Cerebrospinal and other body fluids
Cerebrospinal fluid
Xanthochromia
Xanthochromia simply means yellow discoloration of the CSF. It results from the presence of bilirubin derived from red blood cells (RBCs) that have undergone in vivo lysis. In vitro lysis of RBCs, e.g. a traumatic LP, produces only oxyhaemoglobin, and not bilirubin. It can be detected by visual inspection, but this is unreliable, and where possible scanning spectrophotometry should be used instead. This involves measuring the absorbance of the CSF specimen across a range of wavelengths; the blood pigments have characteristic absorbance peaks (Fig 65.1).
Meningitis
Meningitis refers to inflammation of the meninges which line the central nervous system (CNS). Bacterial meningitis presents acutely and is a medical emergency. CSF biochemistry tends to reflect the nature of the infective organism (Table 65.1) but is characteristic rather than diagnostic. Microbiological analysis should take priority. It is important when interpreting the relative concentrations of, for example, glucose in the CSF to take a blood sample for comparison.
Table 65.1
CSF parameters in health and some common disorders
From Haslett C et al, Davidson’s Principles and Practice of Medicine.

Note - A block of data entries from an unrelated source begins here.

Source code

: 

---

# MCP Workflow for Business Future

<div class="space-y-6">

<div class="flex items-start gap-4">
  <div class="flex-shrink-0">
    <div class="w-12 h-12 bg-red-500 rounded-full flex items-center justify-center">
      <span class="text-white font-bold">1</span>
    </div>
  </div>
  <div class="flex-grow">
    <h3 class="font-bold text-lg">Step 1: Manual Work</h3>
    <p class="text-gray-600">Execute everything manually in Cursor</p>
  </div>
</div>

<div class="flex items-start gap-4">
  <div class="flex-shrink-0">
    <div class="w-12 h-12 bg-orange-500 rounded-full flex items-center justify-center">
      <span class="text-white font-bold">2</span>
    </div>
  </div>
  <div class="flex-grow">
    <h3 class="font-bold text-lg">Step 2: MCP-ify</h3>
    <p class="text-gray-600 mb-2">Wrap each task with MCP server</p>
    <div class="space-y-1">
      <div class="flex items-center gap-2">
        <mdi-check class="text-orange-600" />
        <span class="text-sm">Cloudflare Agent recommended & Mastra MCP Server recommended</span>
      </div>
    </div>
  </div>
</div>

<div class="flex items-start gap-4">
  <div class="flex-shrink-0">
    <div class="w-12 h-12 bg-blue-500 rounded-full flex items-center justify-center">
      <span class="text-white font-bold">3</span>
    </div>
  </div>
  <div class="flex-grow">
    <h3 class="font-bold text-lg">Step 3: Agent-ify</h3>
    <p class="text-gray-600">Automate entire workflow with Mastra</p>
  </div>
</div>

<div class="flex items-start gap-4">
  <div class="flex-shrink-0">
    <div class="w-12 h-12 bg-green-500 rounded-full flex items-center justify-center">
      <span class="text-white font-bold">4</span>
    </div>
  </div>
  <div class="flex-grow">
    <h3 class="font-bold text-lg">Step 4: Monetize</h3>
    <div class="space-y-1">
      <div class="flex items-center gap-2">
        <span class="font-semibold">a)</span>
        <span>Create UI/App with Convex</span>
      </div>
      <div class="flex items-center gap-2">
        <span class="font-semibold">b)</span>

Churchill Livingstone, Edinburgh, 2002.
Other conditions
CSF electrophoresis may also reveal the presence of oligoclonal bands (Fig 65.2). If these are not seen also in the serum, they reflect local (i.e. CNS) synthesis of immunoglobulin. Ninety per cent of patients with multiple sclerosis (MS) have these bands, but they are not specific for this condition. Thus their absence in cases of suspected MS is more diagnostically useful than their presence.